**Data supplied**:
════════════════

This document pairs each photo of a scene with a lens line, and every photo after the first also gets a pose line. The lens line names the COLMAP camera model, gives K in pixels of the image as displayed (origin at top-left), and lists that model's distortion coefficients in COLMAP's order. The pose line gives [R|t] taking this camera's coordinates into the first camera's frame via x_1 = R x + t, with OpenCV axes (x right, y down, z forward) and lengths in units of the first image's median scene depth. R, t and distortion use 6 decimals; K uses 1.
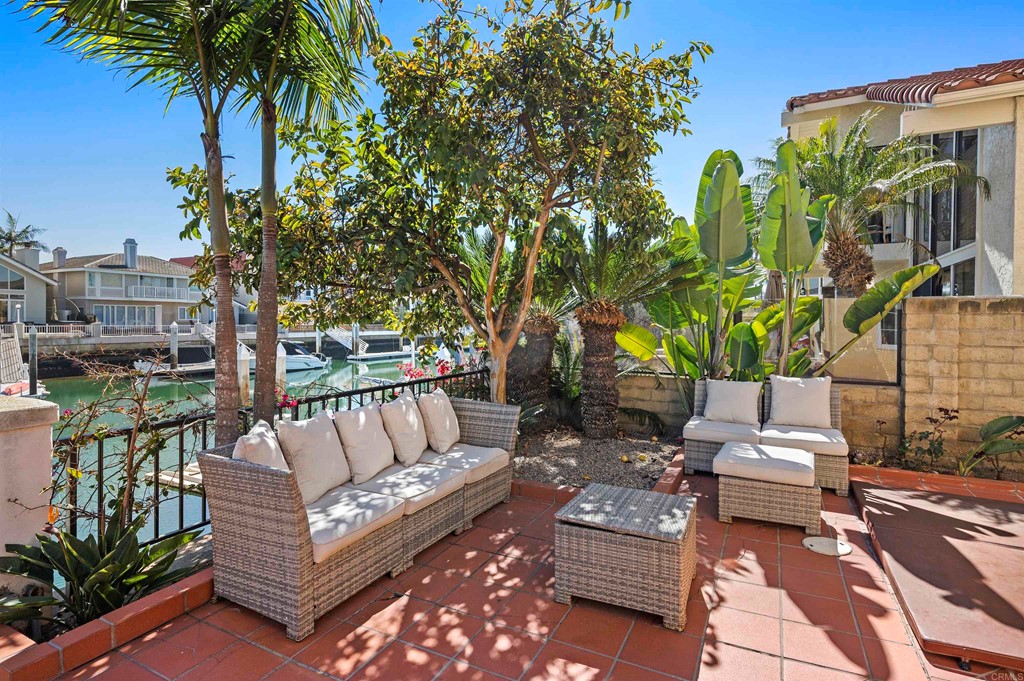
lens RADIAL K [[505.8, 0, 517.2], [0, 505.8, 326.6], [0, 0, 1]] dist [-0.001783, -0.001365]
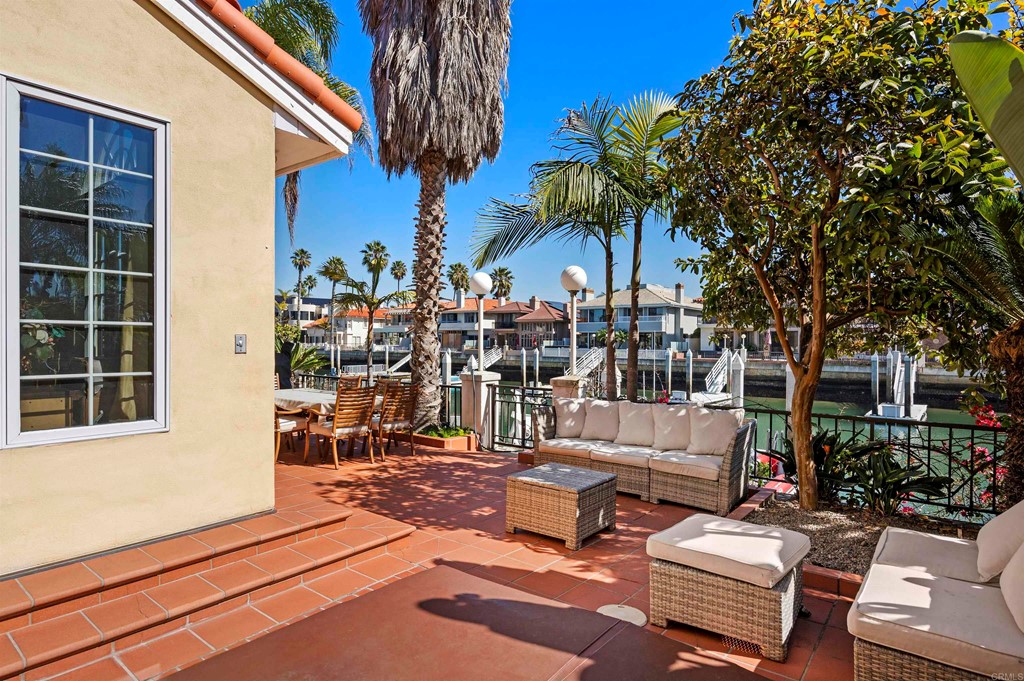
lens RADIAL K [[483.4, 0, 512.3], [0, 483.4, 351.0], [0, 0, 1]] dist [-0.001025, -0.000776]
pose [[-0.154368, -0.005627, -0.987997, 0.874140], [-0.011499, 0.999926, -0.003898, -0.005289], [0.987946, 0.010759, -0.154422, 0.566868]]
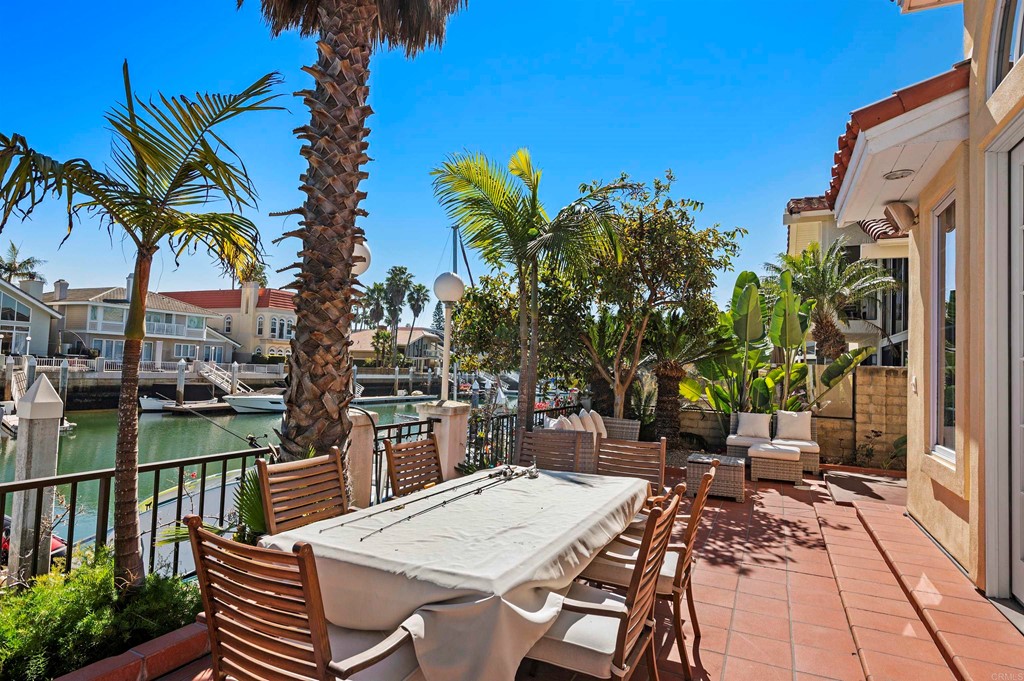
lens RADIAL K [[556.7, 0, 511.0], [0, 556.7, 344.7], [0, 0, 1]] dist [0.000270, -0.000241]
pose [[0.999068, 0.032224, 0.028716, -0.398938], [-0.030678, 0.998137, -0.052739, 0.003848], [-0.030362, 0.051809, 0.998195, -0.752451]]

════════════════

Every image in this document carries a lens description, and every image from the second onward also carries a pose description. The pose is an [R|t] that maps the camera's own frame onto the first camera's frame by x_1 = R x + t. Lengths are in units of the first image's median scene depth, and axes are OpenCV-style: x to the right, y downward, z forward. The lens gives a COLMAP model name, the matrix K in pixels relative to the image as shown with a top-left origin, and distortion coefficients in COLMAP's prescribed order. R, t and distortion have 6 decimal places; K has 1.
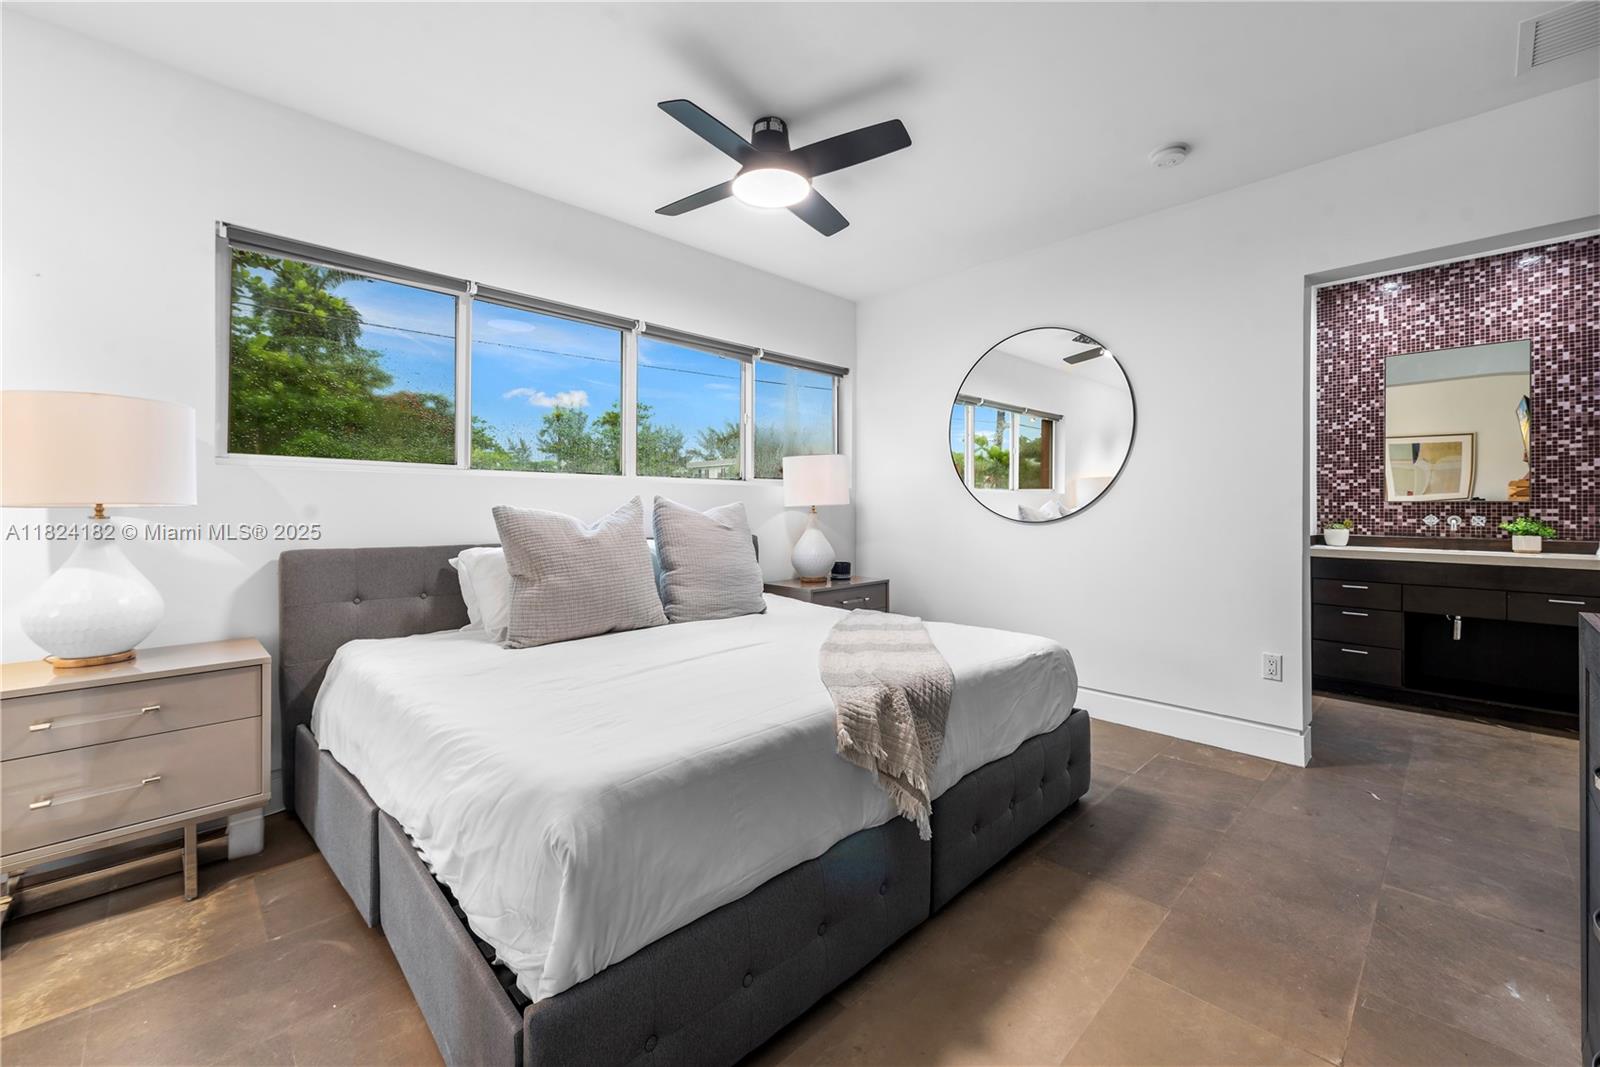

════════════════

**Instructions for the task**: Format the records between the lines holding "This document pairs" and "0.051809, 0.998195, -0.752451]]", inclusive, as a two-column CSV with the columns text and answer. Use one row per record, put each value in a single quoted field with line breaks replaced by spaces, and leave the pictures out.

**Output of the task**:
text,answer
"This document pairs each photo of a scene with a lens line, and every photo after the first also gets a pose line. The lens line names the COLMAP camera model, gives K in pixels of the image as displayed (origin at top-left), and lists that model's distortion coefficients in COLMAP's order. The pose line gives [R|t] taking this camera's coordinates into the first camera's frame via x_1 = R x + t, with OpenCV axes (x right, y down, z forward) and lengths in units of the first image's median scene depth. R, t and distortion use 6 decimals; K uses 1.","lens RADIAL K [[505.8, 0, 517.2], [0, 505.8, 326.6], [0, 0, 1]] dist [-0.001783, -0.001365] lens RADIAL K [[483.4, 0, 512.3], [0, 483.4, 351.0], [0, 0, 1]] dist [-0.001025, -0.000776] pose [[-0.154368, -0.005627, -0.987997, 0.874140], [-0.011499, 0.999926, -0.003898, -0.005289], [0.987946, 0.010759, -0.154422, 0.566868]] lens RADIAL K [[556.7, 0, 511.0], [0, 556.7, 344.7], [0, 0, 1]] dist [0.000270, -0.000241] pose [[0.999068, 0.032224, 0.028716, -0.398938], [-0.030678, 0.998137, -0.052739, 0.003848], [-0.030362, 0.051809, 0.998195, -0.752451]]"